Extracted page text
+-------+
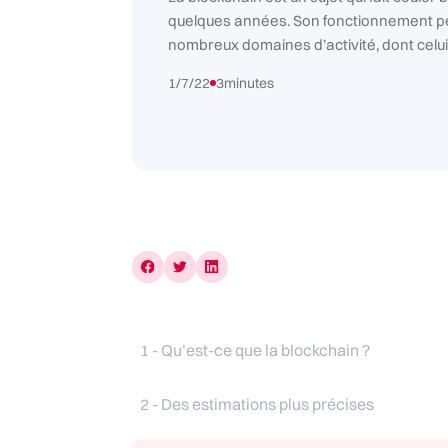
quelques années. Son fonctionnement peu
nombreux domaines d’activité, dont celui 
1/7/22
3
minutes
1 - Qu’est-ce que la blockchain ?
2 - Des estimations plus précises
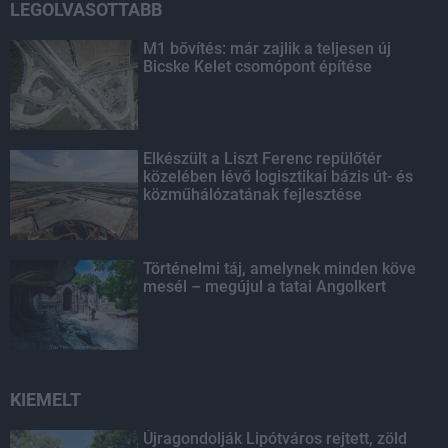
LEGOLVASOTTABB
M1 bővítés: már zajlik a teljesen új
Bicske Kelet csomópont építése
Elkészült a Liszt Ferenc repülőtér
közelében lévő logisztikai bázis út- és
közműhálózatának fejlesztése
Történelmi táj, amelynek minden köve
mesél – megújul a tatai Angolkert
KIEMELT
Újragondolják Lipótváros rejtett, zöld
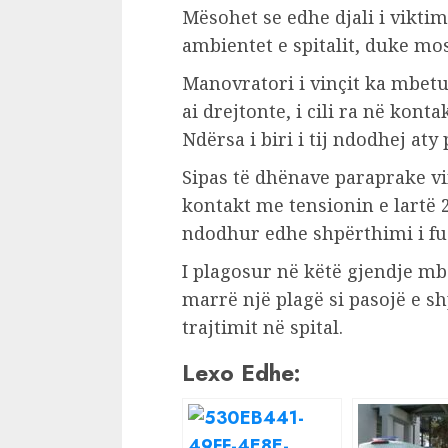
Mësohet se edhe djali i vikti
ambientet e spitalit, duke mo
Manovratori i vinçit ka mbetu
ai drejtonte, i cili ra në kont
Ndërsa i biri i tij ndodhej aty
Sipas të dhënave paraprake v
kontakt me tensionin e lartë 
ndodhur edhe shpërthimi i f
I plagosur në këtë gjendje mbet
marrë një plagë si pasojë e sh
trajtimit në spital.
Lexo Edhe:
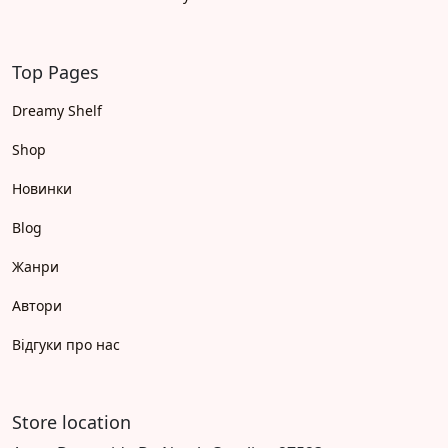
Top Pages
Dreamy Shelf
Shop
Новинки
Blog
Жанри
Автори
Відгуки про нас
Store location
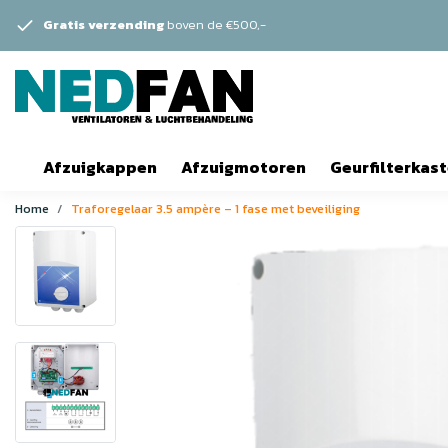
Gratis verzending
boven de €500,-
Afzuigkappen
Afzuigmotoren
Geurfilterkas
Home
Traforegelaar 3.5 ampère – 1 fase met beveiliging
+-------+
◆ **DESCRIPTION OF THE TASK**
Arrange every line of text from all the items above as a JSON list of strings, one string per line, with blank lines omitted. Leave the pictures out of the answer.

◆ **OUTPUT FOR THIS TASK**
[
  "quelques années. Son fonctionnement peu",
  "nombreux domaines d’activité, dont celui ",
  "1/7/22",
  "3",
  "minutes",
  "1 - Qu’est-ce que la blockchain ?",
  "2 - Des estimations plus précises",
  "LEGOLVASOTTABB",
  "M1 bővítés: már zajlik a teljesen új",
  "Bicske Kelet csomópont építése",
  "Elkészült a Liszt Ferenc repülőtér",
  "közelében lévő logisztikai bázis út- és",
  "közműhálózatának fejlesztése",
  "Történelmi táj, amelynek minden köve",
  "mesél – megújul a tatai Angolkert",
  "KIEMELT",
  "Újragondolják Lipótváros rejtett, zöld",
  "Mësohet se edhe djali i vikti",
  "ambientet e spitalit, duke mo",
  "Manovratori i vinçit ka mbetu",
  "ai drejtonte, i cili ra në kont",
  "Ndërsa i biri i tij ndodhej aty",
  "Sipas të dhënave paraprake v",
  "kontakt me tensionin e lartë ",
  "ndodhur edhe shpërthimi i f",
  "I plagosur në këtë gjendje mbet",
  "marrë një plagë si pasojë e sh",
  "trajtimit në spital.",
  "Lexo Edhe:",
  "Top Pages",
  "Dreamy Shelf",
  "Shop",
  "Новинки",
  "Blog",
  "Жанри",
  "Автори",
  "Відгуки про нас",
  "Store location",
  "Gratis verzending",
  "boven de €500,-",
  "Afzuigkappen",
  "Afzuigmotoren",
  "Geurfilterkas",
  "Home",
  "Traforegelaar 3.5 ampère – 1 fase met beveiliging"
]